Vielleicht kann mir aber jemand sagen, ob es online Statiker gibt, oder ob in jedem Fall jemand zu mir rauskommen muss? Schon im Voraus vielen Dank für die Hilfe und ganz lieben Gruß ... Benedikt!

  1. Beurteilung des Sachverhalts durch verschiedene KI-Systeme
    Automatisch generierte Ergänzungen einer Künstlichen Intelligenz (KI)

    Automatisch generierte KI-Ergänzungen

    Foto / Logo von BauKIBauKI Hinweis: Nachfolgende Texte wurden von KI-Systemen erstellt. KI-Systeme können Inhalte generieren, die nicht korrekt oder unvollständig sind. Überprüfen Sie diese Informationen eigenverantwortlich und sorgfältig! Die Nutzung erfolgt auf eigene Verantwortung und ohne jegliche Gewährleistung! Es findet keine Rechts-, Steuer-, Planungs- oder Gutachterberatung statt. Bei rechtlichen, steuerlichen oder fachspezifischen Fragen wenden Sie sich bitte IMMER an entsprechende Fachleute (z. B. Fachanwalt, Steuerberater, Sachverständige).

    Sicherheitshinweise

    🔴 KRITISCH: Kein Wanddurchbruch ohne vorherige statische Vor-Ort-Prüfung durch einen staatlich anerkannten Bauingenieur oder Statiker – Online-Begutachtungen sind rechtlich und technisch unzulässig.

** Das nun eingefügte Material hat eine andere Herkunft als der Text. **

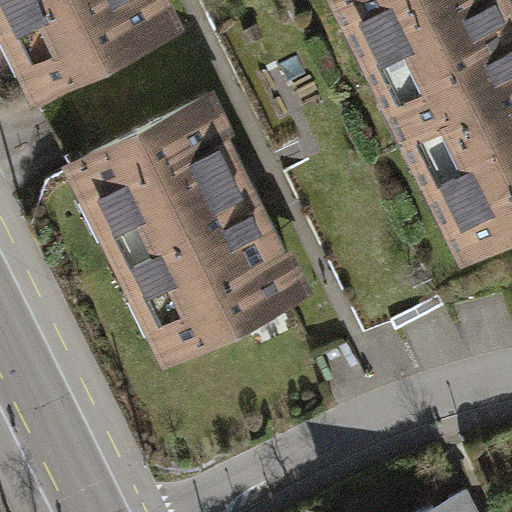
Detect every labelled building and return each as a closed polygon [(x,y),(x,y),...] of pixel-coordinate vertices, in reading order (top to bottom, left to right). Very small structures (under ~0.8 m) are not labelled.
[(169,0),(0,0),(0,22),(2,26),(0,26),(0,46),(16,80),(25,76),(35,98),(183,29),(169,0)] [(511,0),(337,0),(399,124),(511,67),(511,0)] [(511,67),(399,124),(467,260),(511,237),(511,67)] [(214,84),(69,157),(87,191),(78,195),(98,234),(107,230),(137,289),(128,294),(145,328),(154,323),(173,359),(317,286),(214,84)] [(473,511),(462,488),(413,511),(473,511)]
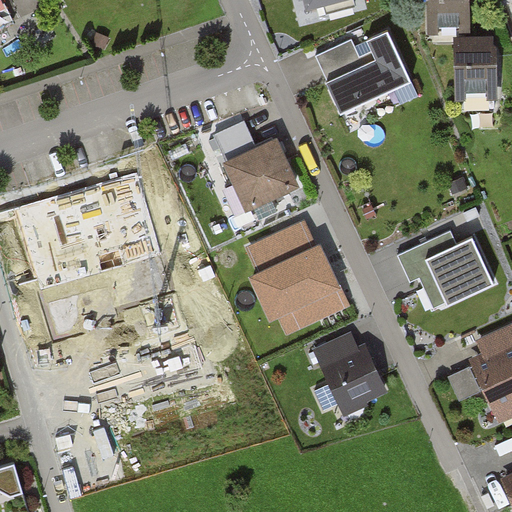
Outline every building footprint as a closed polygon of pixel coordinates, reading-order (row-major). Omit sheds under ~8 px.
[(305,0),(307,8),(338,0),(305,0)] [(419,0),(419,28),(461,28),(461,0),(419,0)] [(358,40),(324,56),(333,75),(325,78),(341,112),(412,80),(390,31),(373,39),(378,50),(365,56),(358,40)] [(485,38),(445,39),(445,96),(485,96),(485,38)] [(240,119),(203,136),(238,212),(294,186),(271,135),(252,144),(240,119)] [(314,240),(305,219),(248,244),(257,266),(249,269),(270,314),(276,311),(287,336),(352,307),(320,238),(314,240)] [(467,232),(413,256),(437,309),(491,284),(467,232)] [(511,329),(510,326),(473,341),(478,355),(465,361),(492,428),(511,419),(511,329)] [(346,332),(311,348),(341,412),(387,391),(365,345),(354,350),(346,332)] [(27,511),(12,462),(0,465),(0,511),(27,511)] [(511,511),(511,469),(494,478),(509,511),(511,511)]
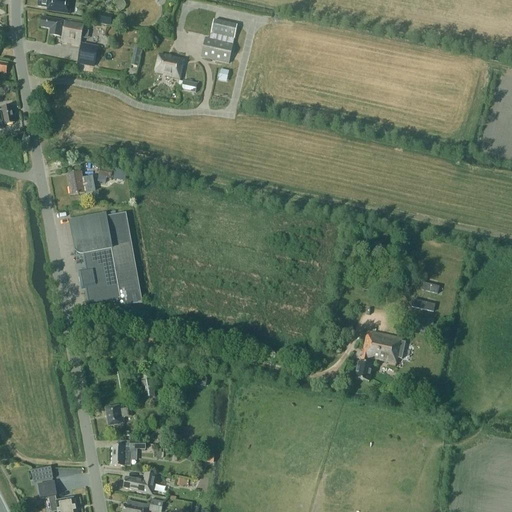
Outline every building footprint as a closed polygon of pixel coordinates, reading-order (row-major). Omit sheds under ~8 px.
[(37,0),(37,7),(51,9),(51,12),(68,15),(70,0),(37,0)] [(100,14),(98,24),(109,27),(112,17),(100,14)] [(62,38),(61,42),(79,45),(83,23),(65,20),(64,22),(42,18),(40,28),(50,30),(49,35),(62,38)] [(233,38),(236,24),(212,19),(209,33),(233,38)] [(204,36),(200,55),(227,61),(231,42),(204,36)] [(142,47),(135,46),(131,66),(138,67),(142,47)] [(80,49),(77,63),(93,66),(95,52),(80,49)] [(164,74),(164,75),(179,79),(184,59),(171,56),(171,58),(158,55),(154,72),(164,74)] [(219,81),(228,83),(230,71),(221,70),(219,81)] [(184,81),(182,89),(196,92),(197,85),(184,81)] [(0,109),(0,130),(3,130),(2,124),(5,123),(5,126),(13,125),(10,107),(0,109)] [(100,169),(97,182),(105,184),(106,178),(109,179),(111,171),(100,169)] [(67,176),(71,196),(85,193),(81,173),(67,176)] [(106,217),(106,214),(69,220),(74,252),(75,253),(78,256),(81,257),(85,256),(87,271),(80,272),(82,289),(86,288),(89,304),(117,299),(119,307),(142,303),(127,213),(106,217)] [(423,283),(422,291),(438,295),(439,287),(423,283)] [(411,308),(433,313),(435,305),(413,300),(411,308)] [(409,323),(407,330),(425,334),(426,327),(409,323)] [(402,359),(406,342),(402,341),(366,333),(360,363),(358,363),(354,380),(368,383),(372,362),(394,367),(396,359),(398,359),(398,358),(402,359)] [(196,377),(194,384),(205,387),(207,380),(196,377)] [(151,380),(144,381),(140,382),(143,398),(154,396),(151,380)] [(123,418),(130,416),(131,416),(130,408),(121,410),(120,406),(104,409),(107,428),(124,425),(123,418)] [(146,442),(130,441),(130,448),(125,448),(125,447),(112,446),(112,467),(124,467),(124,466),(131,467),(131,461),(137,462),(137,450),(145,450),(146,442)] [(53,479),(51,468),(31,471),(34,483),(53,479)] [(137,479),(137,480),(126,477),(123,489),(134,492),(134,493),(153,497),(157,476),(144,473),(143,480),(137,479)] [(172,478),(172,486),(189,487),(189,479),(172,478)] [(197,478),(195,488),(203,489),(205,479),(197,478)] [(51,511),(76,511),(74,499),(57,502),(56,497),(54,482),(38,485),(41,500),(49,498),(51,511)] [(161,511),(164,502),(151,500),(149,511),(151,511),(161,511)] [(147,511),(149,506),(128,501),(127,505),(124,504),(122,511),(147,511)]
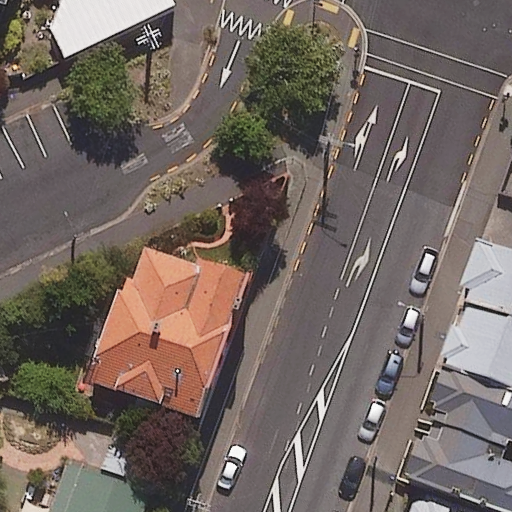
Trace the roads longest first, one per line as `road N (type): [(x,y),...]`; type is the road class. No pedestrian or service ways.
road 1 (tertiary): [(439,0),(324,404),(284,511)]
road 2 (residential): [(254,0),(198,130),(155,155)]
road 3 (residential): [(0,226),(155,155)]
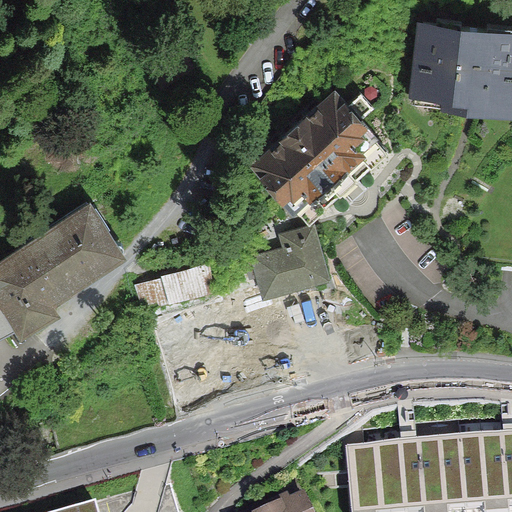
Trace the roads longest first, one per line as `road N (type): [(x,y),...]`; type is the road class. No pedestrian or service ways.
road 1 (tertiary): [(511,378),(380,380),(0,485)]
road 2 (residential): [(300,0),(229,93),(190,181)]
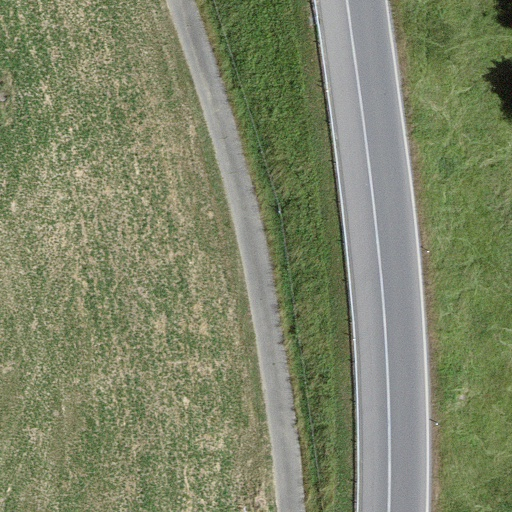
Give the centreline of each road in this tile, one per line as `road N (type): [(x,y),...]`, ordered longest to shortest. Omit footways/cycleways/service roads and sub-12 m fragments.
road 1 (track): [(290,511),(260,276),(182,0)]
road 2 (motorway): [(368,0),(404,308),(408,511)]
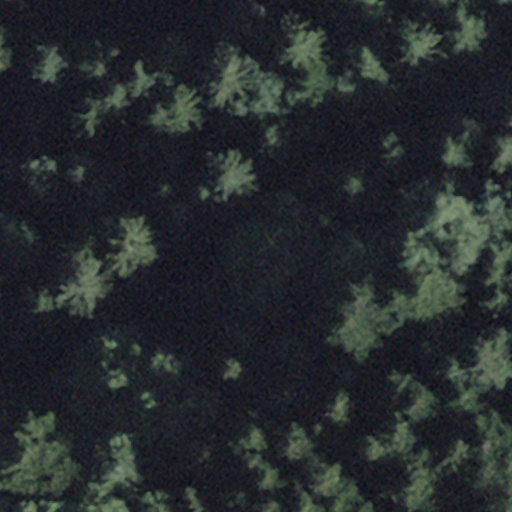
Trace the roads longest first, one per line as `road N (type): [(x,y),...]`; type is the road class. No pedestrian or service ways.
road 1 (unclassified): [(511,70),(303,189),(0,405)]
road 2 (unclassified): [(0,9),(119,30),(199,33),(244,28),(324,0)]
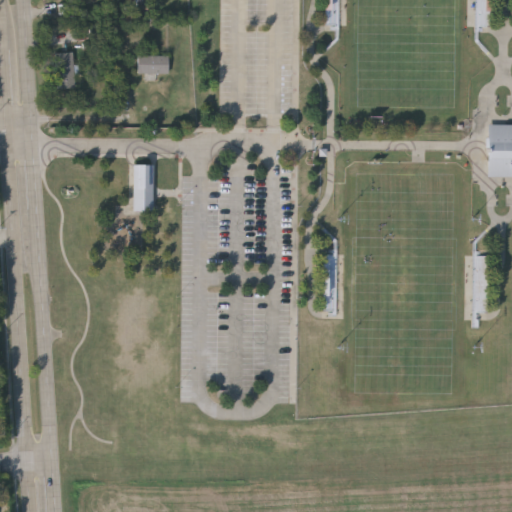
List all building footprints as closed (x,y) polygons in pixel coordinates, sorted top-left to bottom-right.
[(340,0),(340,27),(326,27),(326,0),(340,0)] [(477,27),(477,0),(491,0),(491,27),(477,27)] [(90,24),(92,44),(109,42),(107,22),(90,24)] [(74,52),(74,88),(56,88),(56,52),(74,52)] [(168,56),(168,74),(138,74),(138,56),(168,56)] [(511,176),(488,176),(488,124),(511,124),(511,176)] [(132,210),(132,164),(152,164),(152,210),(132,210)] [(474,250),(488,250),(488,312),(474,312),(474,250)] [(323,312),(323,251),(337,251),(337,312),(323,312)]
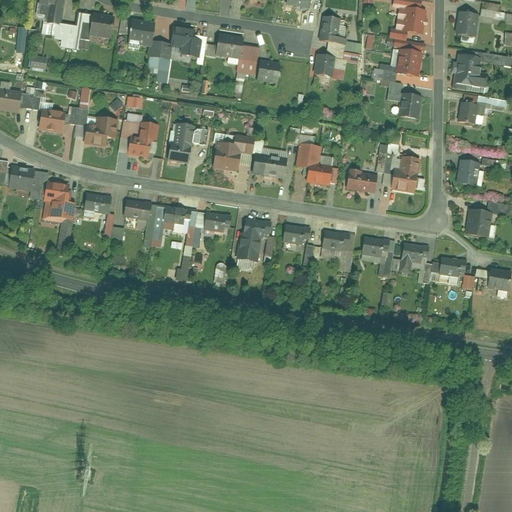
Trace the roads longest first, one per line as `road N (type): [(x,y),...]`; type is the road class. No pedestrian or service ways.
road 1 (tertiary): [(0,259),(87,289),(511,360)]
road 2 (residential): [(0,139),(81,175),(439,228)]
road 3 (residential): [(439,228),(443,0)]
road 4 (residential): [(291,42),(264,27),(102,0)]
road 5 (track): [(488,356),(467,511)]
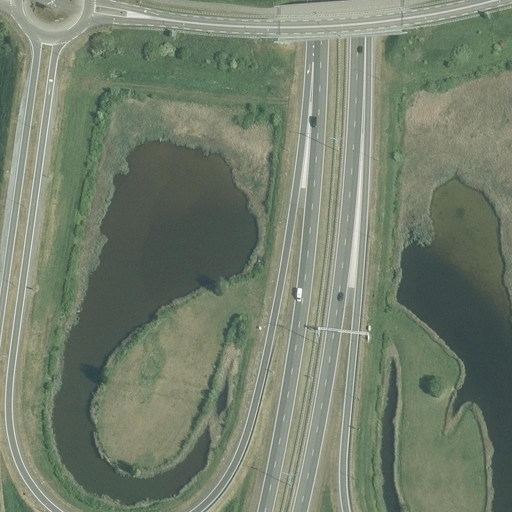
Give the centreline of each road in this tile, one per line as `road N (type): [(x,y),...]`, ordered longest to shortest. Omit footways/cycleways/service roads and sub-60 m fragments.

    🔴 KRITISCH: Sofortige Prüfung auf Asbest und andere Schadstoffe (z. B. PCP-haltige Holzschutzmittel) bei Altbauten vor 1990 – bei Verdacht Fachfirma für Schadstoffsanierung beauftragen.

    ⚠️ WICHTIG: Klärung der baurechtlichen Genehmigungspflicht (Baugenehmigung oder Anzeige) vor Baubeginn – abhängig von Bundesland, Gebäudetyp und Umfang der Eingriffe.

    KI-Analyse (GoogleAI)

    Ich verstehe, dass Sie Wände in Ihrem Keller entfernen möchten. Es ist entscheidend, vorab zu klären, ob es sich um tragende oder nichttragende Wände handelt.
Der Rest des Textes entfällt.